[Provided text]

Hi, I’m Allison.  I am very excited to be a guest contributor here at Foodwhirl.  I have been a fan of the site for some time.  As this is my first post, I would like to tell you a little bit about myself. I have a website called Radishes and Rhubarb where I focus on all things fresh, local and homemade.  I live in Toronto, Canada.  When I am not writing about food I can usually be found at the farmer’s market or in the kitchen.  I am fortunate to live in an area that has great local food resources, so I wanted to create a site that would showcase all of the wonderful foods we have available in the city and hopefully inspire others with the recipes I feature in my posts.   

What do you do when you come across the first strawberries of the season at your local farmer’s market? Make strawberry jam, of course.

I set out for the market on Saturday morning determined to find something that would serve as inspiration for my first official post at Foodwhirl.  I intended to make a summer recipe so I hoped I might come across some lovely asparagus or rhubarb that could serve as my muse.

What I never expected to find was local strawberries, but there they were, at least three weeks ahead of schedule. Around here we usually don’t see strawberries until the end of June, but the warm weather evidently jump-started the season. They were so fresh that I could actually smell them before I saw them. I bought two quarts and took them straight home.

I wanted to make the most of my find so I decided to make No-Cook Strawberry Jam. The good thing about this recipe is you need less than 2 cups of strawberries to make a batch, so I had more than enough.  Plus, it is such an easy way to make jam.  No boiling, no sterilizing and ready in about a half an hour.

The sugar content is higher than regular cooked jam, so I only make a little bit each season, but the flavour is amazing.  For me, the no-cook (or freezer) jam, is just like sunshine in a jar.  It captures the flavour of the fresh berries better than the traditional cooked jam. Plus, it lasts in your freezer for up to 8 months, so in the depths of winter, you can open a jar and have a little bit of summer with your morning toast.

[/Provided text]
[Data section]

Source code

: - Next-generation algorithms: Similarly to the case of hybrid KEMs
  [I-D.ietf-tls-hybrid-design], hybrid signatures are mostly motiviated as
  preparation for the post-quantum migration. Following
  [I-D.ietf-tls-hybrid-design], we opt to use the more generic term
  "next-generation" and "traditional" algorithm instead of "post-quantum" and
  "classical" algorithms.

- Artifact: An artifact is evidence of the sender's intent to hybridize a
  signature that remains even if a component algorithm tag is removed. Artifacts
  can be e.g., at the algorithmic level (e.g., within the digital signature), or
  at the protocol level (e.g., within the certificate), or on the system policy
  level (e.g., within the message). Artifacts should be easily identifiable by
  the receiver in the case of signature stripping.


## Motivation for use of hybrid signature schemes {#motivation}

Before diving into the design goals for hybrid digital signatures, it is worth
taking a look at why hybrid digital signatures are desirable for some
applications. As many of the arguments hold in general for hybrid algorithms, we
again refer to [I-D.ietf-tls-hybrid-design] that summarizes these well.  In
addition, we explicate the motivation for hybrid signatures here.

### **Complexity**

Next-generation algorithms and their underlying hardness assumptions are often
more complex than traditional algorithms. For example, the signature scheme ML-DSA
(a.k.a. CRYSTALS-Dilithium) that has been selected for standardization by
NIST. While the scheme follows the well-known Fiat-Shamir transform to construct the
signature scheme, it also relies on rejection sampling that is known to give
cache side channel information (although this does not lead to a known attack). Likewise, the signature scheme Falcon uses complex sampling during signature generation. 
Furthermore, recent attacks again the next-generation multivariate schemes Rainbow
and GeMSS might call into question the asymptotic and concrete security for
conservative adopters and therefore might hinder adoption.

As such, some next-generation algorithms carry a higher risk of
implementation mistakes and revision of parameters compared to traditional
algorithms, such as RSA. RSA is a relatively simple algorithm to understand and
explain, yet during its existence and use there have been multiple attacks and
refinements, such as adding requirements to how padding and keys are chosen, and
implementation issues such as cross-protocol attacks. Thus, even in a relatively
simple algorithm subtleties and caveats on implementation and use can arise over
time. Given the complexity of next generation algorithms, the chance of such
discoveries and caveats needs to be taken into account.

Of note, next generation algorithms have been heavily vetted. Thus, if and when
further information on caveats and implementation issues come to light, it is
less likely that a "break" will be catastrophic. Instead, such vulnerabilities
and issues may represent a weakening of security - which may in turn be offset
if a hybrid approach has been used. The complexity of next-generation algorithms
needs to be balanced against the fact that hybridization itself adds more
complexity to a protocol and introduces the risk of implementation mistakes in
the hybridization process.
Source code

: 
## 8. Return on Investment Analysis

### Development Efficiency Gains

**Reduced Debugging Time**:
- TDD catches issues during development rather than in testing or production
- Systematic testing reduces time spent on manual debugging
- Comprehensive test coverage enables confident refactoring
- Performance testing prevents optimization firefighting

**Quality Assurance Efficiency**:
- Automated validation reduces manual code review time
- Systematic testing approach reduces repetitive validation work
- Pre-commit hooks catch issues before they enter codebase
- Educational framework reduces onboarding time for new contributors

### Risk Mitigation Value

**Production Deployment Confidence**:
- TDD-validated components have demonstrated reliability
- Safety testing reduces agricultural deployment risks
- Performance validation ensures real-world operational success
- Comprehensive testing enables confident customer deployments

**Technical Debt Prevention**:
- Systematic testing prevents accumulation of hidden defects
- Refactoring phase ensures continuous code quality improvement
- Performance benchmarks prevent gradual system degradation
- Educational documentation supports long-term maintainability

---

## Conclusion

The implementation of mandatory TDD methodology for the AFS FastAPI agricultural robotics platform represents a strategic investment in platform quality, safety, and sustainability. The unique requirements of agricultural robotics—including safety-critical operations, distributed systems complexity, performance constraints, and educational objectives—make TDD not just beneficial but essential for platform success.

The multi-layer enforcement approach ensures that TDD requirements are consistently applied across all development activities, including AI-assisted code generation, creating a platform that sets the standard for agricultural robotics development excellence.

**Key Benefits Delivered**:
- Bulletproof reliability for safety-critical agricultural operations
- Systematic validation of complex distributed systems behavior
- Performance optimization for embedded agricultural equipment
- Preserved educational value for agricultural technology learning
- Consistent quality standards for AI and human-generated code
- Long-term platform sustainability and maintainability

[/Data section]

(Exercise tasks)
A. List every length of time that the strawberry jam post gives with a number.
B. Pick up the strawberry jam post right after its final sentence and keep writing.

(Answers to this exercise)
A.
- three weeks
- about a half an hour
- up to 8 months

B.
Once I had my jam made, I needed to find a proper use for it. I opted to spoon it over some vanilla ice cream and add a few slices of fresh berries. Then, I sat on my front porch and enjoyed my first bowl of summer sunshine!

No-Cook Strawberry Jam

This recipe is the one that comes inside the box of Certo Liquid Pectin.  When making jam be sure to follow the directions in whatever pectin product you choose as all are a little different.  I like the Certo liquid version, particularly for the no-cook jams, because it mixes up easily but there are other equally good pectins available on the market.

1 ¾ cups crushed fresh strawberries

4 cups granulated sugar

1 pouch Certo liquid pectin

2 tablespoons fresh lemon juice

Crush your strawberries with a potato masher.  Do not use a food processor as the berries will be chopped too fine.  Once crushed, measure 1 ¾ cups of the berries using a liquid volume measuring cup.  Pour the berries into a medium bowl and add the 4 cups of sugar.  Stir the berries and sugar until combined. Let stand 10 minutes. Add the liquid pectin and lemon juice.  Stir for 3 minutes.  Pour into clean 1 cup jars, leaving ¼ inch of space from the rim.  Cover tightly with the lids. Let stand 24 hrs at room temperature and then move the jam jars to your freezer. Jam can be kept up to 8 months unopened in the freezer or up to 3 weeks in the refrigerator once opened.  Do not store at room temperature. Enjoy!